While committing to a policy path that will slow demand and reduce inflation pressure, the Fed also, in the first sentence of its July policy statement, acknowledged signs of slowing economic activity (“Recent indicators of spending and production have softened.”).
Among the clear signs of this slowing are just about every housing indicator, including seven straight months of declines for home builder sentiment. Indeed, an open macro question is whether the economy experienced a recession during the first half of 2022. GDP data for the second quarter published tomorrow will provide additional evidence (although a rising unemployment rate remains missing for the NBER call). However, given declines for single-family permits, single-family starts, pending home sales, and rising sales cancellations rates, it is clear a housing industry recession is ongoing.

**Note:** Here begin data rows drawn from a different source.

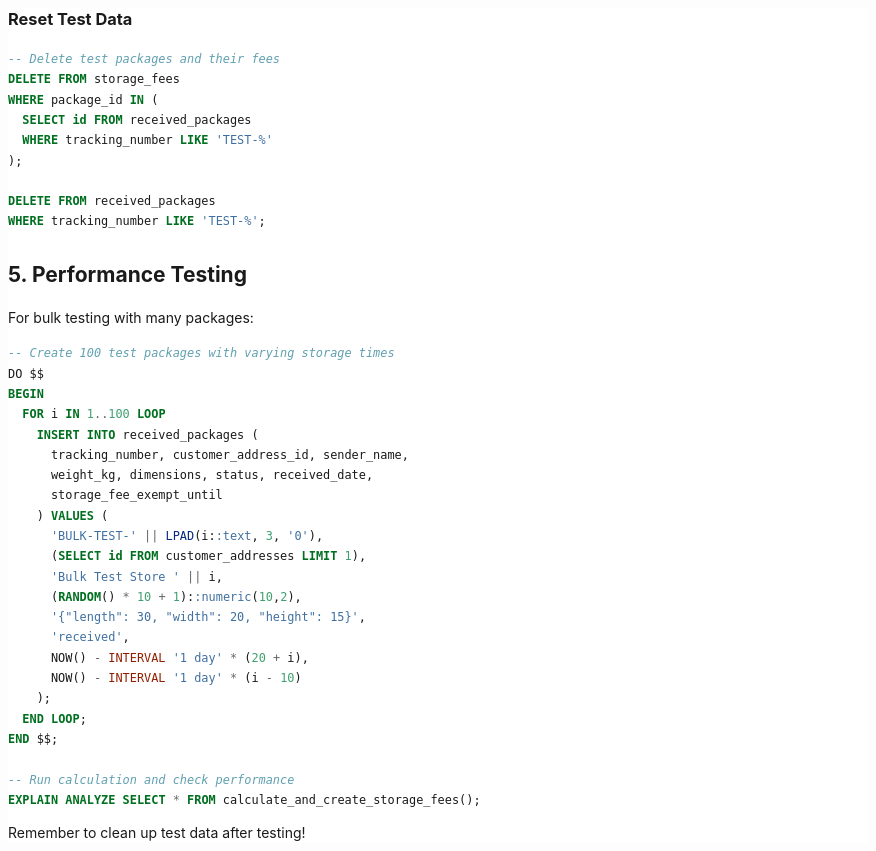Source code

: ### Reset Test Data
```sql
-- Delete test packages and their fees
DELETE FROM storage_fees 
WHERE package_id IN (
  SELECT id FROM received_packages 
  WHERE tracking_number LIKE 'TEST-%'
);

DELETE FROM received_packages 
WHERE tracking_number LIKE 'TEST-%';
```

## 5. Performance Testing

For bulk testing with many packages:

```sql
-- Create 100 test packages with varying storage times
DO $$
BEGIN
  FOR i IN 1..100 LOOP
    INSERT INTO received_packages (
      tracking_number, customer_address_id, sender_name,
      weight_kg, dimensions, status, received_date,
      storage_fee_exempt_until
    ) VALUES (
      'BULK-TEST-' || LPAD(i::text, 3, '0'),
      (SELECT id FROM customer_addresses LIMIT 1),
      'Bulk Test Store ' || i,
      (RANDOM() * 10 + 1)::numeric(10,2),
      '{"length": 30, "width": 20, "height": 15}',
      'received',
      NOW() - INTERVAL '1 day' * (20 + i),
      NOW() - INTERVAL '1 day' * (i - 10)
    );
  END LOOP;
END $$;

-- Run calculation and check performance
EXPLAIN ANALYZE SELECT * FROM calculate_and_create_storage_fees();
```

Remember to clean up test data after testing!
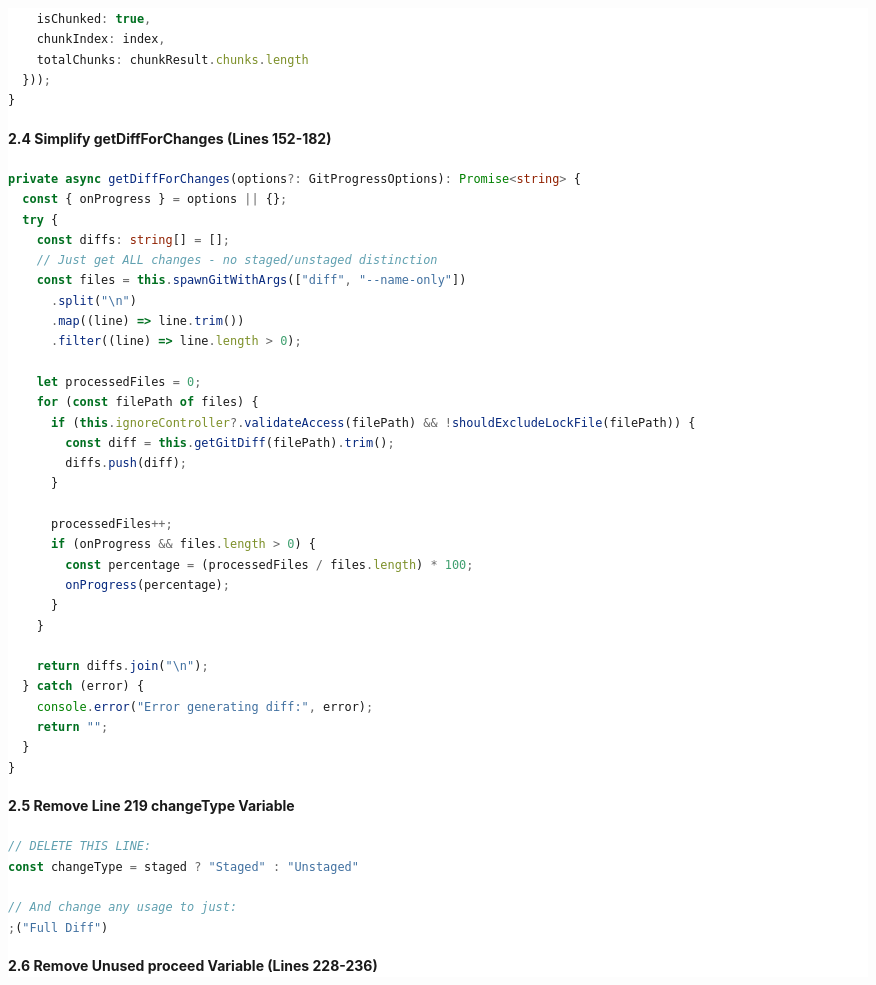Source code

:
 ```typescript
    isChunked: true,
    chunkIndex: index,
    totalChunks: chunkResult.chunks.length
  }));
}
```

#### 2.4 Simplify getDiffForChanges (Lines 152-182)

```typescript
private async getDiffForChanges(options?: GitProgressOptions): Promise<string> {
  const { onProgress } = options || {};
  try {
    const diffs: string[] = [];
    // Just get ALL changes - no staged/unstaged distinction
    const files = this.spawnGitWithArgs(["diff", "--name-only"])
      .split("\n")
      .map((line) => line.trim())
      .filter((line) => line.length > 0);

    let processedFiles = 0;
    for (const filePath of files) {
      if (this.ignoreController?.validateAccess(filePath) && !shouldExcludeLockFile(filePath)) {
        const diff = this.getGitDiff(filePath).trim();
        diffs.push(diff);
      }

      processedFiles++;
      if (onProgress && files.length > 0) {
        const percentage = (processedFiles / files.length) * 100;
        onProgress(percentage);
      }
    }

    return diffs.join("\n");
  } catch (error) {
    console.error("Error generating diff:", error);
    return "";
  }
}
```

#### 2.5 Remove Line 219 changeType Variable

```typescript
// DELETE THIS LINE:
const changeType = staged ? "Staged" : "Unstaged"

// And change any usage to just:
;("Full Diff")
```

#### 2.6 Remove Unused proceed Variable (Lines 228-236)
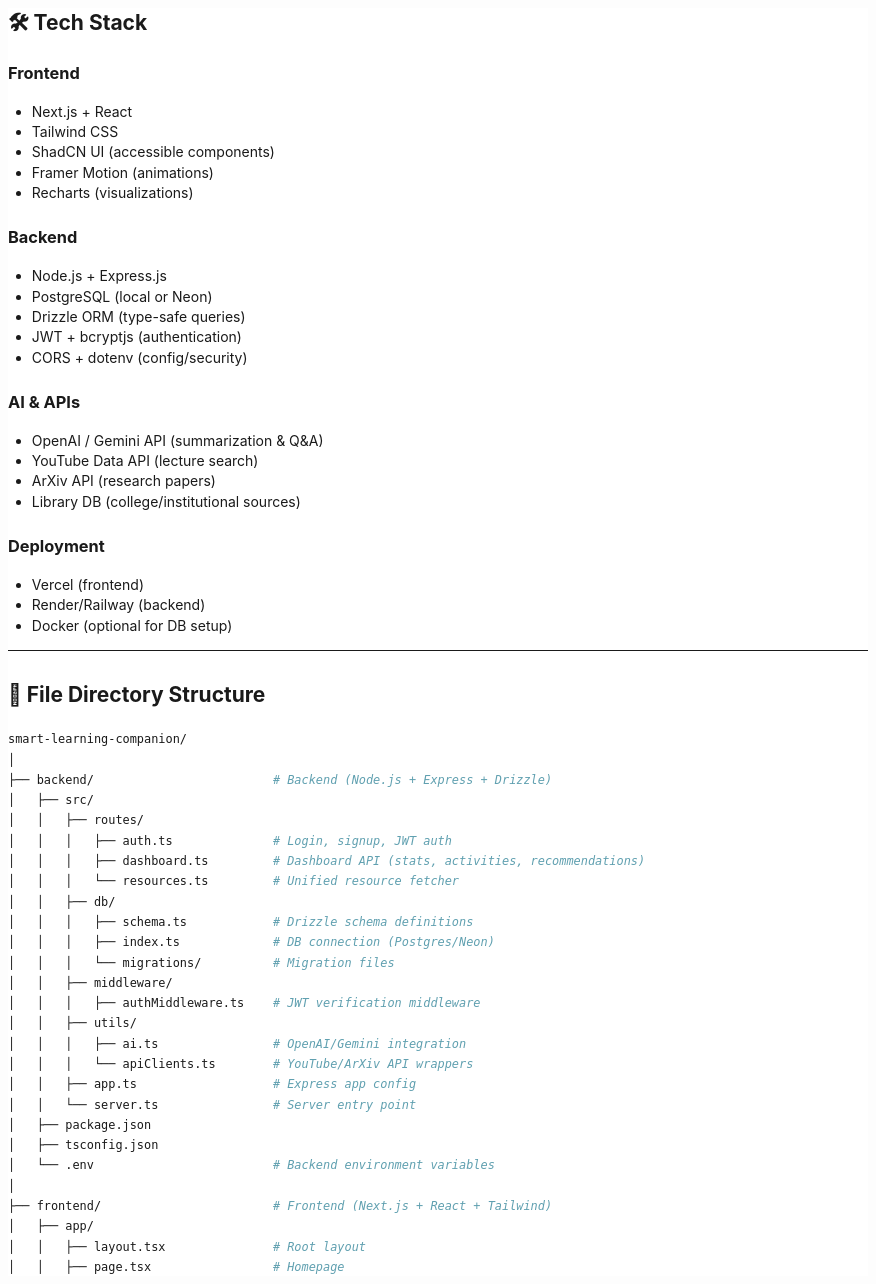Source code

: ## 🛠️ Tech Stack

### **Frontend**

* Next.js + React
* Tailwind CSS
* ShadCN UI (accessible components)
* Framer Motion (animations)
* Recharts (visualizations)

### **Backend**

* Node.js + Express.js
* PostgreSQL (local or Neon)
* Drizzle ORM (type-safe queries)
* JWT + bcryptjs (authentication)
* CORS + dotenv (config/security)

### **AI & APIs**

* OpenAI / Gemini API (summarization & Q\&A)
* YouTube Data API (lecture search)
* ArXiv API (research papers)
* Library DB (college/institutional sources)

### **Deployment**

* Vercel (frontend)
* Render/Railway (backend)
* Docker (optional for DB setup)

---

## 📂 File Directory Structure

```bash
smart-learning-companion/
│
├── backend/                         # Backend (Node.js + Express + Drizzle)
│   ├── src/
│   │   ├── routes/
│   │   │   ├── auth.ts              # Login, signup, JWT auth
│   │   │   ├── dashboard.ts         # Dashboard API (stats, activities, recommendations)
│   │   │   └── resources.ts         # Unified resource fetcher
│   │   ├── db/
│   │   │   ├── schema.ts            # Drizzle schema definitions
│   │   │   ├── index.ts             # DB connection (Postgres/Neon)
│   │   │   └── migrations/          # Migration files
│   │   ├── middleware/
│   │   │   ├── authMiddleware.ts    # JWT verification middleware
│   │   ├── utils/
│   │   │   ├── ai.ts                # OpenAI/Gemini integration
│   │   │   └── apiClients.ts        # YouTube/ArXiv API wrappers
│   │   ├── app.ts                   # Express app config
│   │   └── server.ts                # Server entry point
│   ├── package.json
│   ├── tsconfig.json
│   └── .env                         # Backend environment variables
│
├── frontend/                        # Frontend (Next.js + React + Tailwind)
│   ├── app/
│   │   ├── layout.tsx               # Root layout
│   │   ├── page.tsx                 # Homepage
```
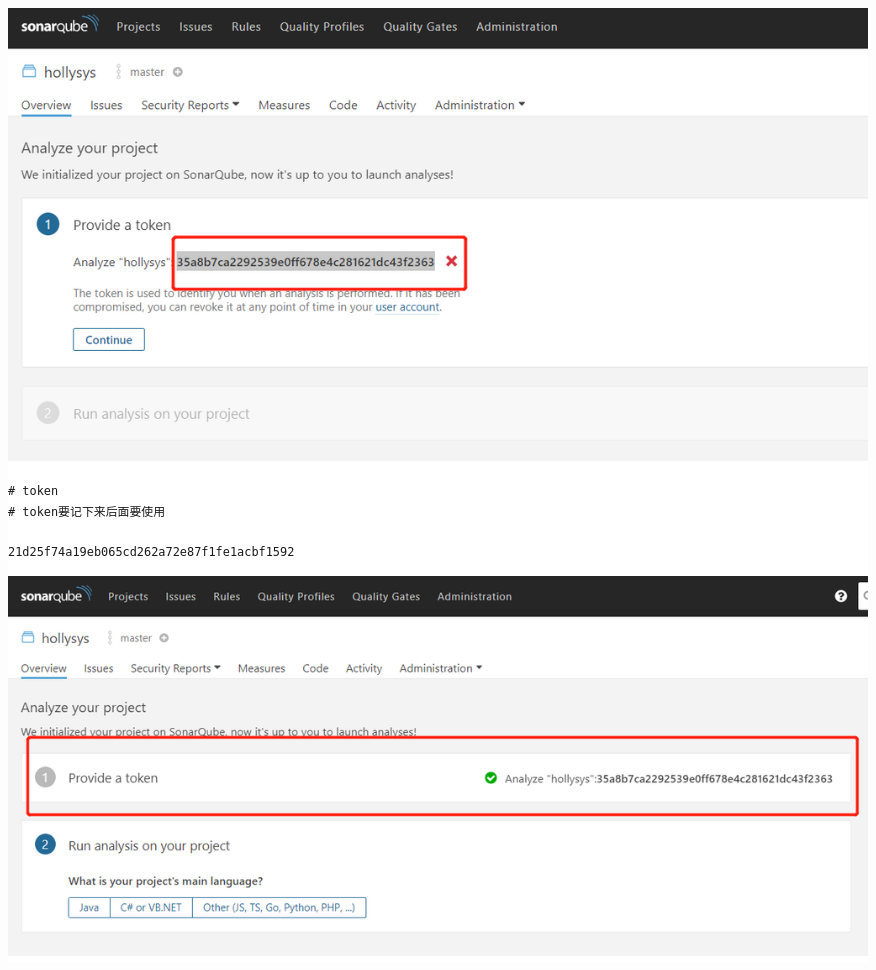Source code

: ![](/images/devops/cicd/cicd-deploy/deploy-36.png)

```shell
# token  
# token要记下来后面要使用

21d25f74a19eb065cd262a72e87f1fe1acbf1592
```

![](/images/devops/cicd/cicd-deploy/deploy-37.png)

Market participants have reduced their expectations for future Fed rate hikes, which is perhaps a sign of renewed confidence in the ability of the Fed to bring inflation down (even if it means a recession in the so-called hard landing scenario). Higher interest rates and lower economic growth will eventually bring inflation rates down. The path of required additional tightening will depend on economic growth and inflation data, moving the Fed to a more data dependent stance. Thus, the chance of the Fed decelerating to a 50 basis point hike in September is increasing.
It is important to note that there is not a direct connection between federal fund rate hikes and changes in long-term interest rates. During the last tightening cycle, the federal funds target rate increased from November 2015 (with a top rate of just 0.25%) to November 2018 (2.5%), a 225 basis point expansion. However, during this time mortgage interest rates increased by a proportionately smaller amount, rising from approximately 3.9% to just under 4.9%.
Moreover, the spread between the 30-year fixed rate mortgage and the 10-year Treasury rate has expanded to more than 270 basis points as of this week. Before 2020, this spread averaged a little more than 170 basis points. This elevated spread is a function of MBS bond sales as well as uncertainty related to housing market uncertainty. While the 10-year rate has flattened in recent weeks on growth concerns, a reduction in this spread would be a positive sign for mortgage rates and housing demand.
Finally, the Fed has previously noted that inflation is elevated due to “supply and demand imbalances related to the pandemic, higher energy prices, and broader price pressures.” While this verbiage may incorporate policy failures that have affected aggregate supply and demand, the Fed should explicitly acknowledge the role fiscal, trade and regulatory policy is having on the economy and inflation as well.